The required output is every line from the one with "This repository will" through the final line of the data below, unchanged.
BEGIN Record set
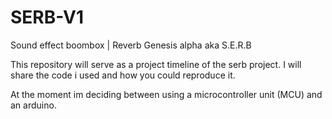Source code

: # SERB-V1
Sound effect boombox | Reverb Genesis alpha aka S.E.R.B

This repository will serve as a project timeline of the serb project. I will share the code i used and how you could reproduce it. 

At the moment im deciding between using a microcontroller unit (MCU) and an arduino.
END Record set
* [Answer for the task]
This repository will serve as a project timeline of the serb project. I will share the code i used and how you could reproduce it. 

At the moment im deciding between using a microcontroller unit (MCU) and an arduino.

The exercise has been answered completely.